In his article on “citizenism” in the latest issue, Steve Sailer says any appeal to white interests will fail because whites don’t want to “get down and mud-wrestle with the Al Sharptons of the world for control of the racial spoils system.” Mr. Sailer can write as dismissively as he likes, but for most of their history, white Americans had a very clear sense of their racial interests, and they acted on them.

The very first American Congress—that of 1790—established the young nation’s citizenship laws, permitting naturalization only to “free white persons.” In 1884, nearly 100 years later, the Supreme Court ruled that this meant American Indians were not citizens—they were not white. Americans passed countless laws to exclude Asians. The ban on immigration and naturalization of Chinese continued until 1943, and was lifted only when the United States found itself allied with China in the Second World War. Congress set an annual quota of 105 Chinese. Until 1965, therefore, we had an immigration policy designed to keep the country white (“citizenism” at its best), and our laws changed only after assurances from liberals that new policies would not upset the ethnic balance.

Of the 50 states, no fewer than 44 had anti-miscegenation laws. Massachusetts lifted its ban in 1843 only for libertarian reasons. The new law explained: “It is cruel, unjust and improper to . . . punish that as a high crime, which is at most evidence of vicious feeling, bad taste, and personal degradation.”

Several Southern states wrote anti-miscegenation into their constitutions, and South Carolina and Alabama expunged their bans by popular vote only in 1998 and 2000 respectively. Thirty-eight percent of voters in South Carolina and 42 percent in Alabama voted to *keep* the ban.

Until John Kennedy, there was not a single US President who did not take it for granted that, as Harry Truman put it, “Negroes ought to be in Africa, yellow men in Asia and white men in Europe and America.”

It was white people with a clear sense of race and racial interests who built the country to which non-whites now want to immigrate.
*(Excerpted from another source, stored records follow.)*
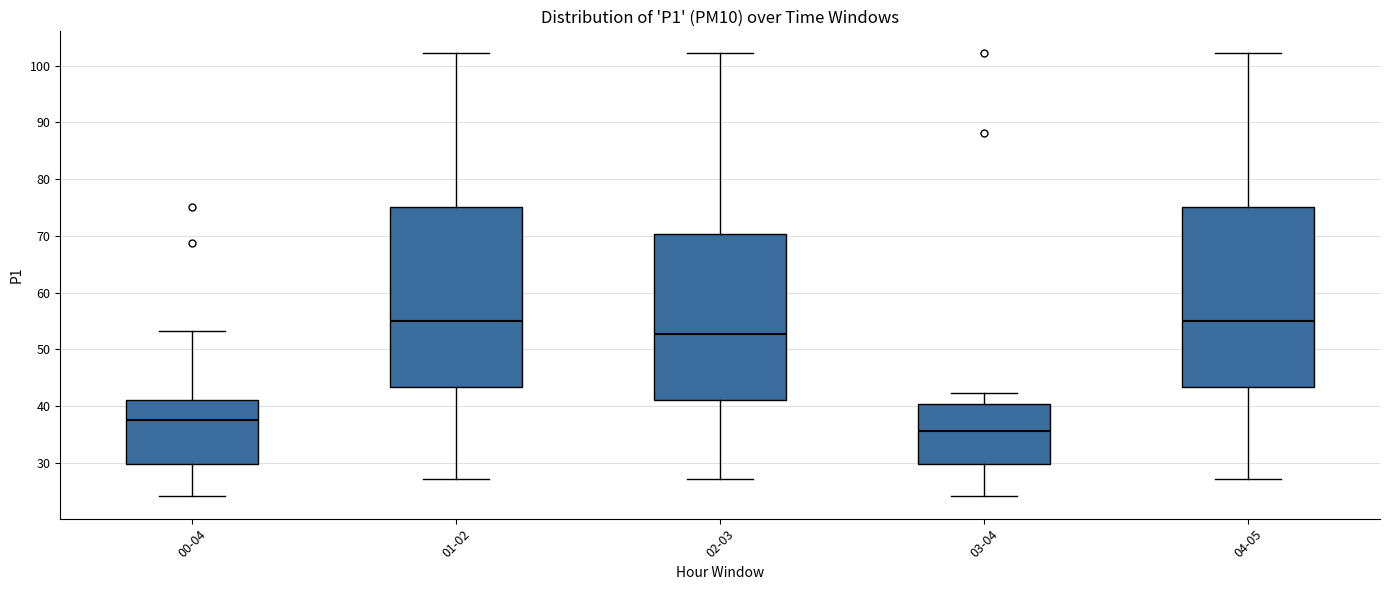

Which box has the lowest median line?

03-04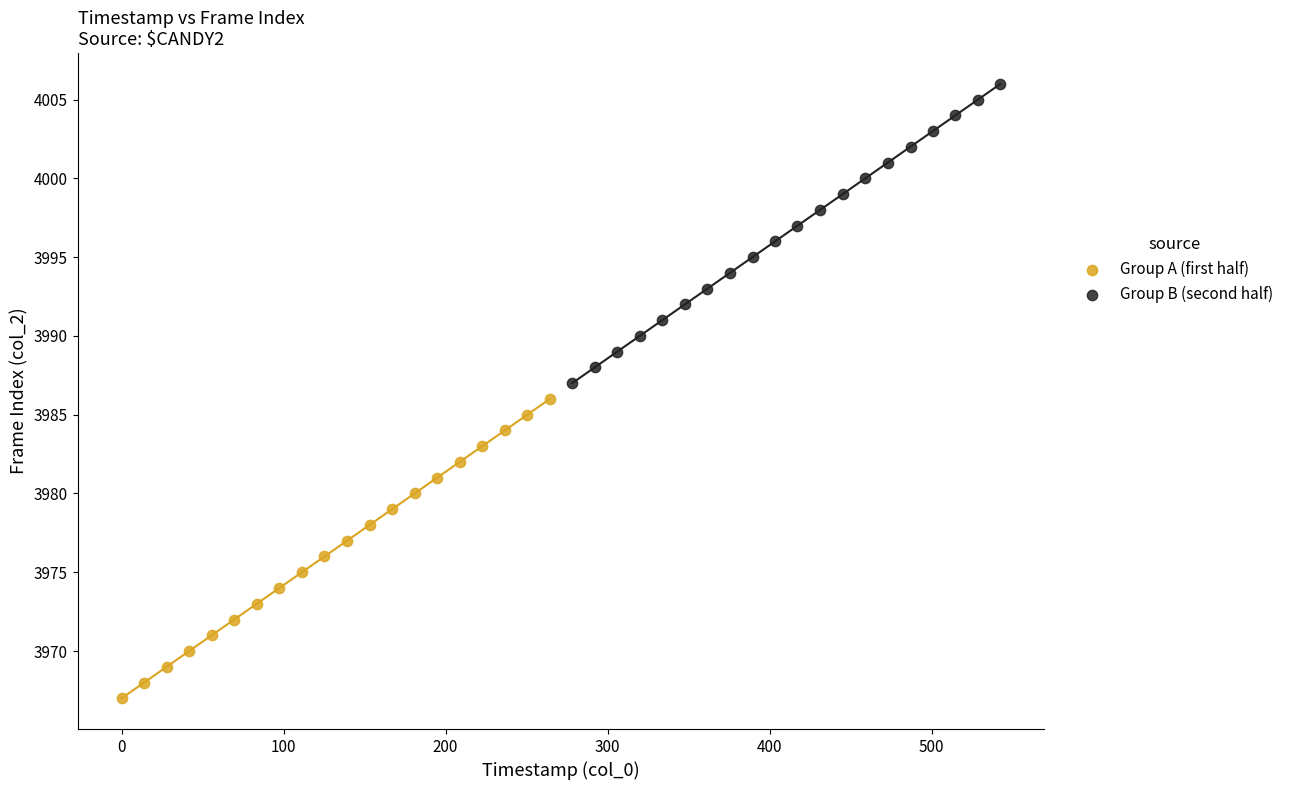

Which series reaches the maximum Y coordinate?

Group B (second half)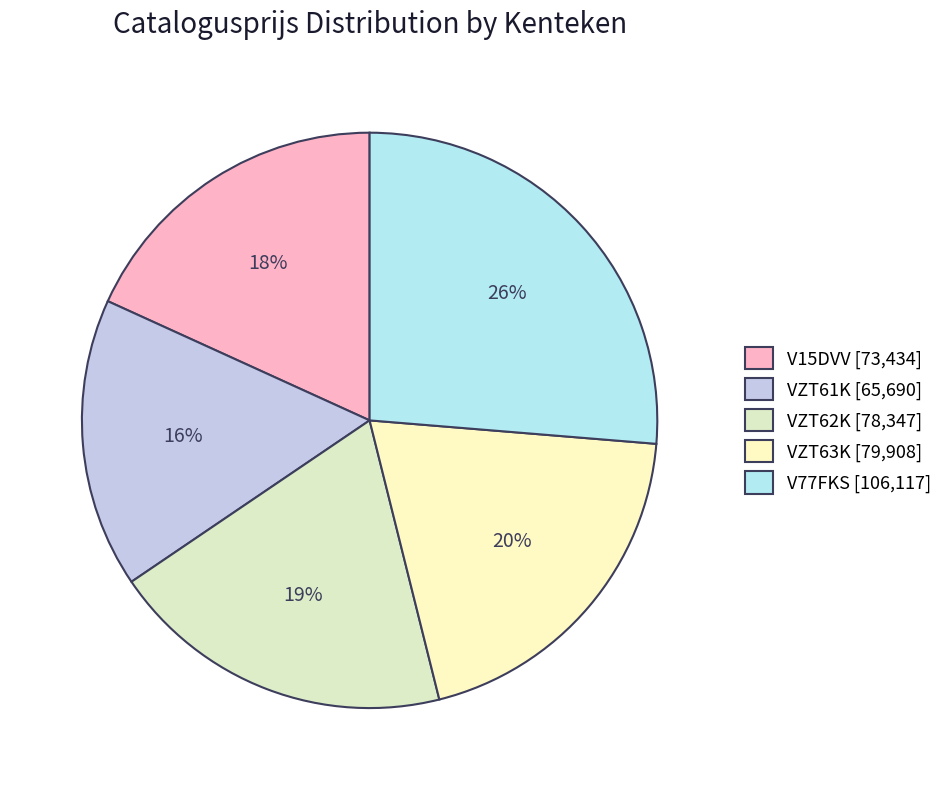

How many segments does this pie chart have?

5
If whites had kept to their earlier policies, Mr. Sailer would not need to promote his clumsy concept of “citizenism.” There would be no “racial spoils system,” and certainly no “mud wrestling.” This is the price whites have paid for their loss of racial consciousness. If they do not regain a sense of their racial interests, they will pay a far higher price: they will become a despised minority in a country that has lost its European culture.